23 Januari 2011   07:50 Diperbarui: 26 Juni 2015   09:16 137 1



Waktu saya kecil, kakek selalu membawa saya ke mana-mana. Pada setiap orang yang ditemuinya, kakek selalu menceritakan tentang kebanggaannya pada saya. Saya jadi begitu terkenal dengan sebutan bocah-yang-bisa-bahasa-inggris-dan-membaca-sebelum-masuk-TK. Saya masih ingat bagaimana orang-orang itu selalu menyuruh saya mempraktikkan kemampuan saya itu. Waktu itu saya belum tahu, kalau yang saya rasakan saat itu adalah perasaan jumawa. Dada saya membusung kalau orang-orang mengatakan saya hebat. Senyum saya lebar kalau kakek menepuknepuk pundak saya dalam rangka memuji. Saya suka sekali menjadi cucu kebanggaan kakek. Dan itu pulalah yang menjadi salah satu kerinduan saya saat ini.

Kemudian tumbuh dalam diri saya suatu rasa percaya diri, yang kadang-kadang menjadi agak tersesat menjadi arogansi. Saya jadi sering membandel. Kalau disuruh-suruh ibu, saya selalu menolak dengan alasan belajar. Kalau dipanggil bapak, saya selalu mencari alasan untuk tidak segera datang. Dasar bocah angkuh, waktu kecil saya sudah merasa seolah-olah menjadi orang penting. Kadang kalau saya sedang rewel, saya mau segala permintaan saya dituruti. Sampai akhirnya saya minta untuk dimasukkan ke sekolah taman kanak-kanak. Orang tua saya tidak lantas setuju dengan alasan belum cukup umur. Saya berontak beberapa kali karena saya merasa mampu. Beberapa hari saya mencoba mengasingkan diri dari keluarga, termasuk juga dengan kakek.

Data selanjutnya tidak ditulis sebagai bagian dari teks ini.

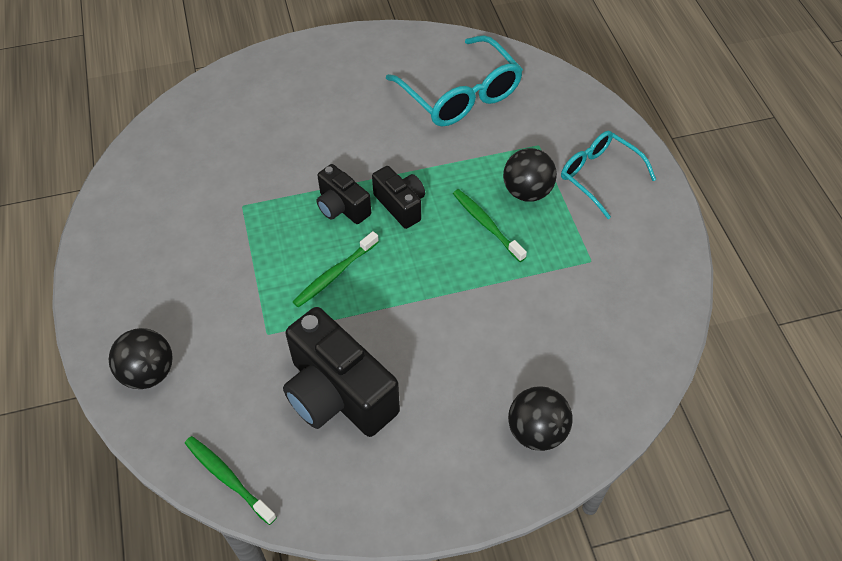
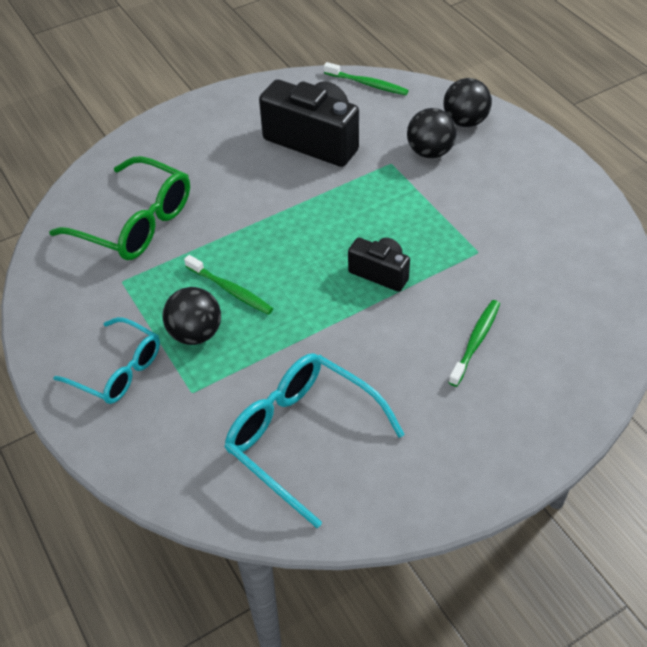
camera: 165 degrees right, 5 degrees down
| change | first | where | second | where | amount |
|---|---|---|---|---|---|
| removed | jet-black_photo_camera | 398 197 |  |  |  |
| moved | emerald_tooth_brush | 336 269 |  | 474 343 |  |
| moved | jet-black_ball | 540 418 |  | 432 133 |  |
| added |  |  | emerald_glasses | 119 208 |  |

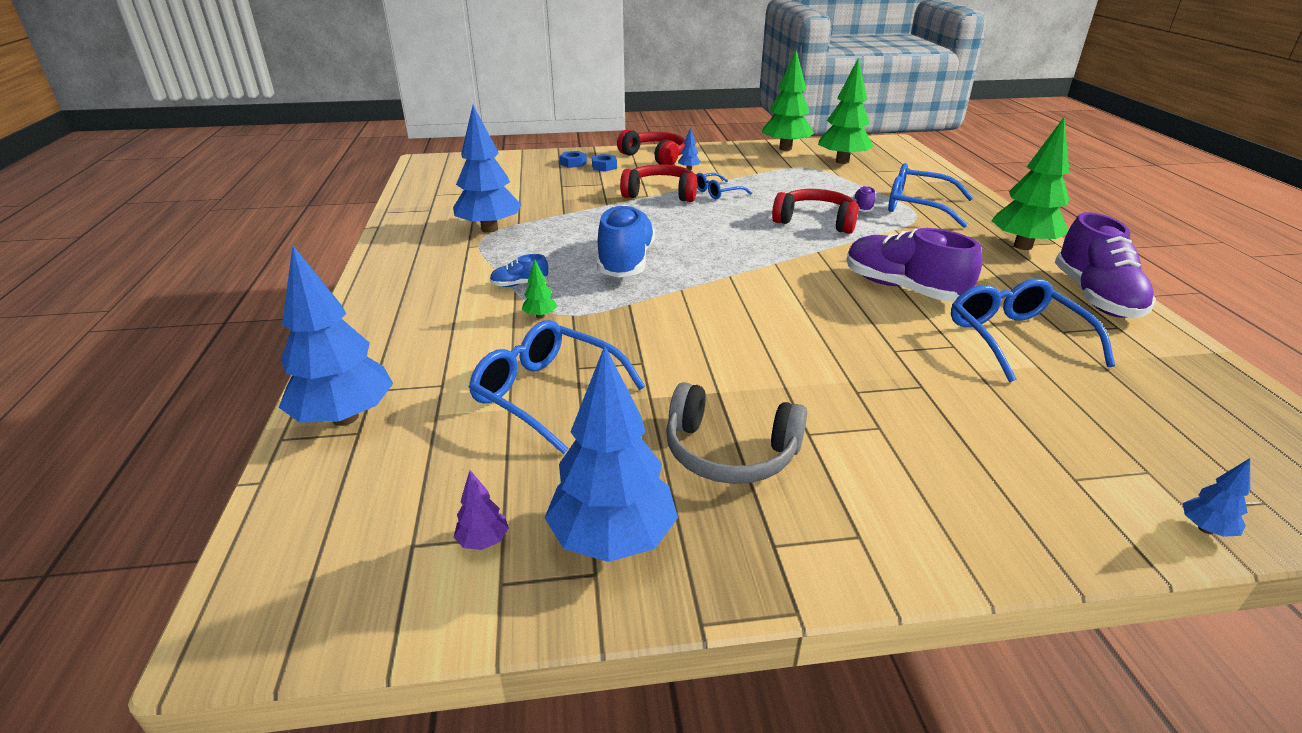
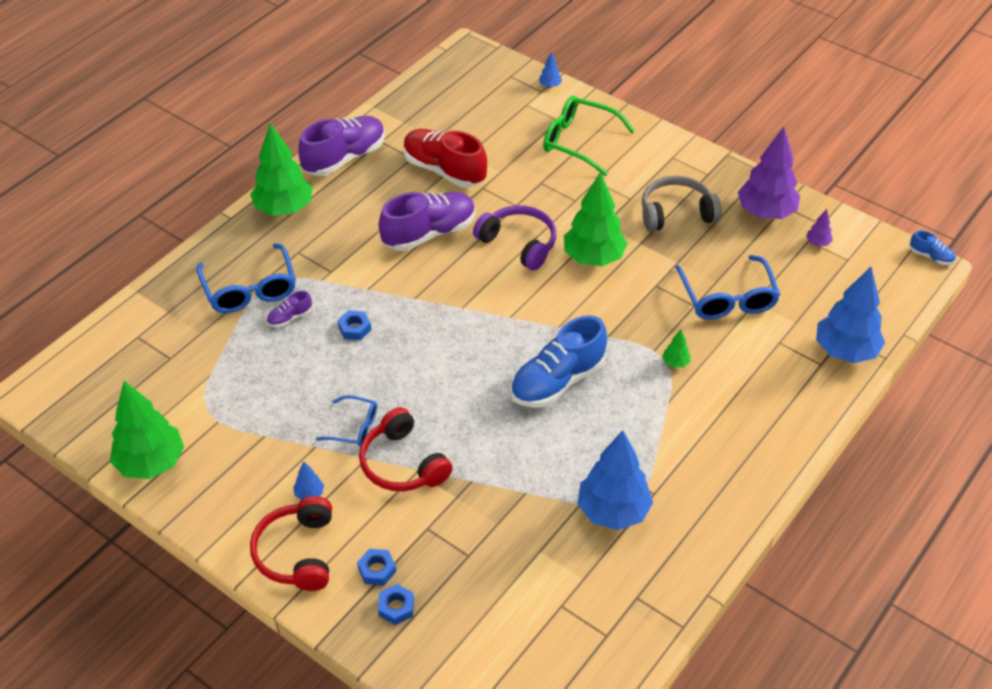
camera: 135 degrees left, 15 degrees up
| change | first | where | second | where | amount |
|---|---|---|---|---|---|
| moved | emerald_toy_tree | 845 111 |  | 596 219 |  |
| replaced | scarlet_over-ear_headphones | 815 211 | royal_blue_hexagon_nut | 354 325 |  |
| turned | royal_purple_shoe | 914 264 |  | 427 221 | 120 degrees counterclockwise |
| moved | royal_blue_shoe | 519 270 |  | 933 247 |  |
| replaced | royal_blue_glasses | 1033 330 | scarlet_shoe | 445 158 |  |
| recoloured | royal_blue_toy_tree | 611 453 | royal_purple_toy_tree | 769 173 |  |
| turned | gray_over-ear_headphones | 736 433 |  | 682 203 | 75 degrees counterclockwise |
| added |  |  | emerald_glasses | 589 136 |  |
| added |  |  | royal_purple_over-ear_headphones | 514 238 |  |

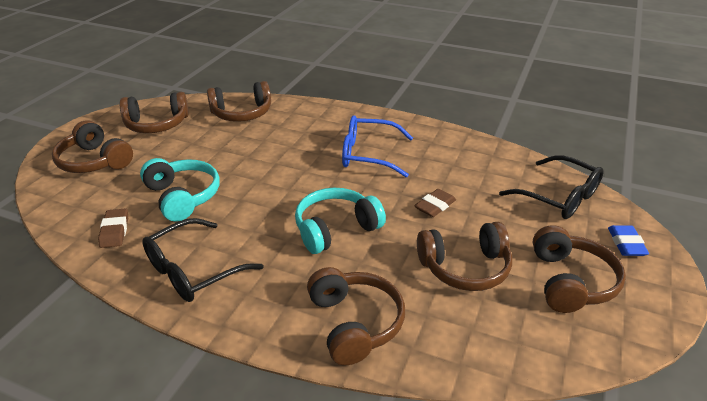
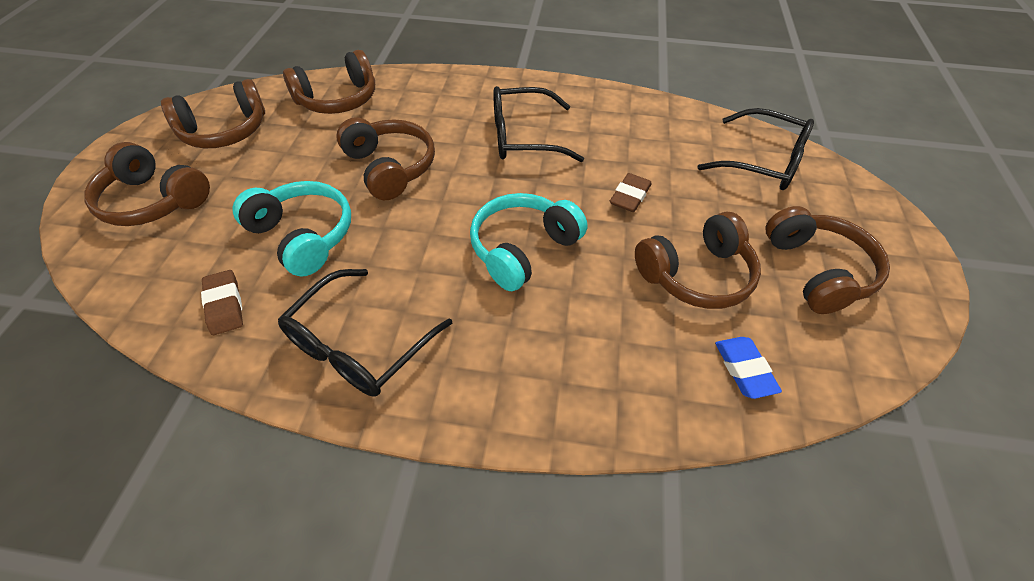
camera: 15 degrees left, 15 degrees up
| change | first | where | second | where | amount |
|---|---|---|---|---|---|
| recoloured | royal_blue_glasses | 377 146 | jet-black_glasses | 538 124 |  |
| moved | royal_blue_pencil_eraser | 628 240 |  | 748 368 |  |
| moved | dark_brown_over-ear_headphones | 356 316 |  | 385 158 |  |

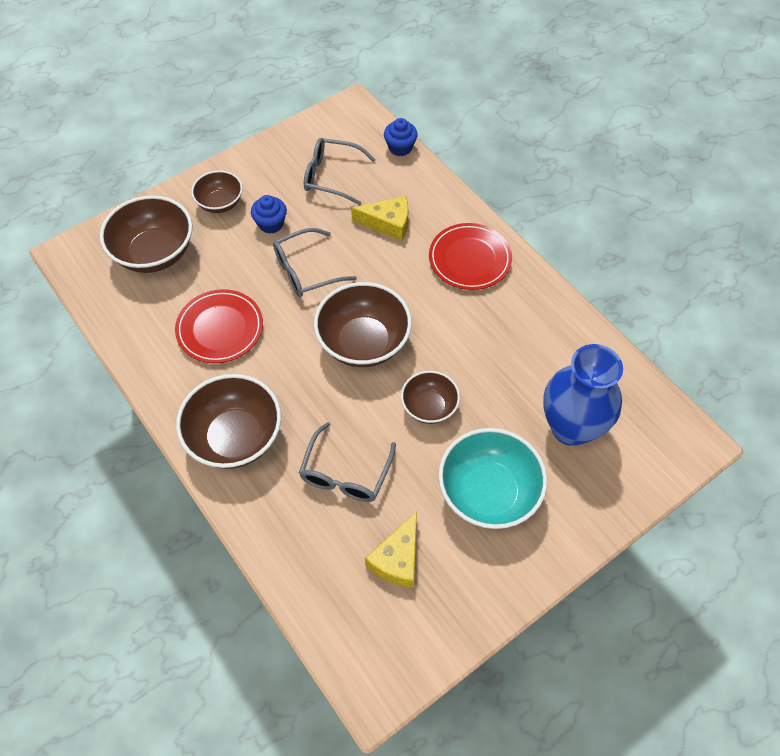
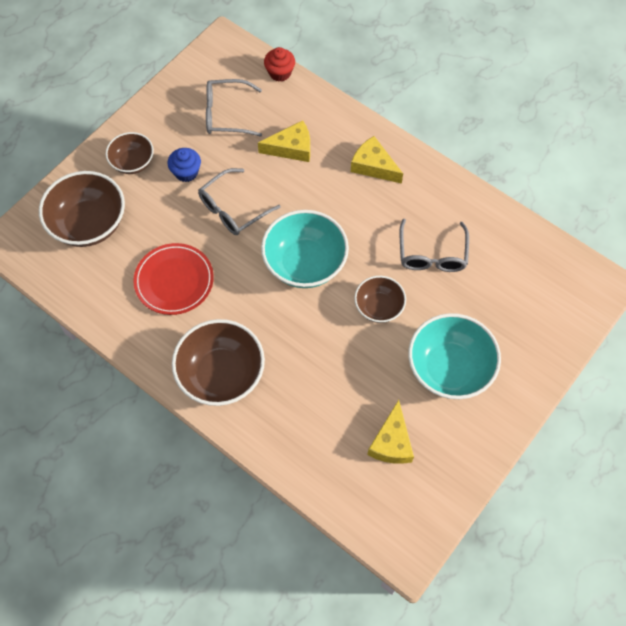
camera: 15 degrees left, 5 degrees up
| change | first | where | second | where | amount |
|---|---|---|---|---|---|
| recoloured | royal_blue_muffin | 401 137 | scarlet_muffin | 279 64 |  |
| replaced | scarlet_dinner_plate | 470 256 | yellow_piece_of_cheese | 377 160 |  |
| recoloured | dark_brown_deep_dish | 363 324 | turquoise_deep_dish | 305 249 |  |
| removed | royal_blue_vase | 583 395 |  |  |  |
| moved | gray_glasses | 347 462 |  | 434 245 |  |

Setelah mandi pagi, saya biasanya langsung berangkat menuju sekolah untuk melihat anak-anak lain berdatangan. Saya iri, anak-anak itu dapat dengan bebas bermain di perosotan, ayunan, dan banyak permainan lain. Tapi yang membuat saya paling nelangsa, saya tak tahu mengapa mereka di sana terlihat begitu gembira, sementara saya tidak.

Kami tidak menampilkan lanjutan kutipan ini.